Page-level text extractions:
▽
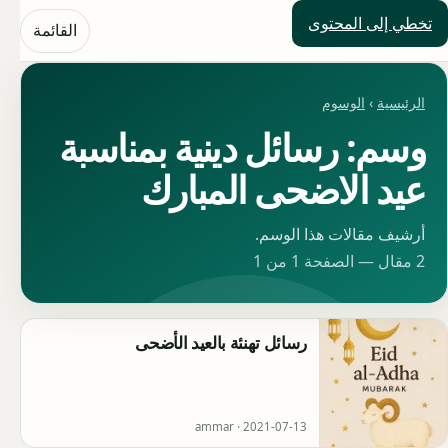
تخطي إلى المحتوى
حلول العالم
القائمة
الرئيسية
›
الوسوم
وسم: رسائل دينية بمناسبة
عيد الاضحى المبارك
أرشيف مقالات هذا الوسم.
2 مقال — الصفحة 1 من 1
رسائل تهنئة بالعيد الأضحى
ammar ·
2021-07-13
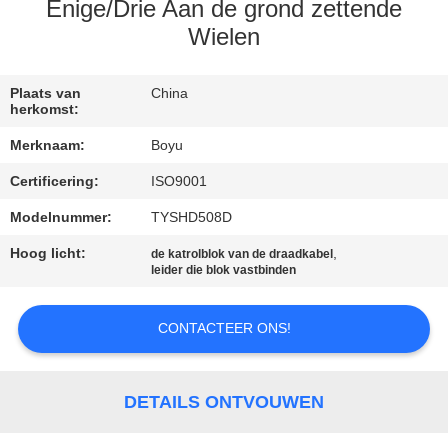
CONTACTEER
Enige/Drie Aan de grond zettende
ONS
Wielen
NIEUWS
Plaats van
China
herkomst:
Merknaam:
Boyu
VERZOEK
Certificering:
ISO9001
OM EEN
Modelnummer:
TYSHD508D
CITAAT
Hoog licht:
,
de katrolblok van de draadkabel
leider die blok vastbinden
SITEMAP
CONTACTEER ONS!
PRIVACY
POLICY
DETAILS ONTVOUWEN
△
Your task:
Could you retype every record exactly, leaving the pictures out?

Response to this task:
تخطي إلى المحتوى
حلول العالم
القائمة
الرئيسية
›
الوسوم
وسم: رسائل دينية بمناسبة
عيد الاضحى المبارك
أرشيف مقالات هذا الوسم.
2 مقال — الصفحة 1 من 1
رسائل تهنئة بالعيد الأضحى
ammar ·
2021-07-13
CONTACTEER
Enige/Drie Aan de grond zettende
ONS
Wielen
NIEUWS
Plaats van
China
herkomst:
Merknaam:
Boyu
VERZOEK
Certificering:
ISO9001
OM EEN
Modelnummer:
TYSHD508D
CITAAT
Hoog licht:
,
de katrolblok van de draadkabel
leider die blok vastbinden
SITEMAP
CONTACTEER ONS!
PRIVACY
POLICY
DETAILS ONTVOUWEN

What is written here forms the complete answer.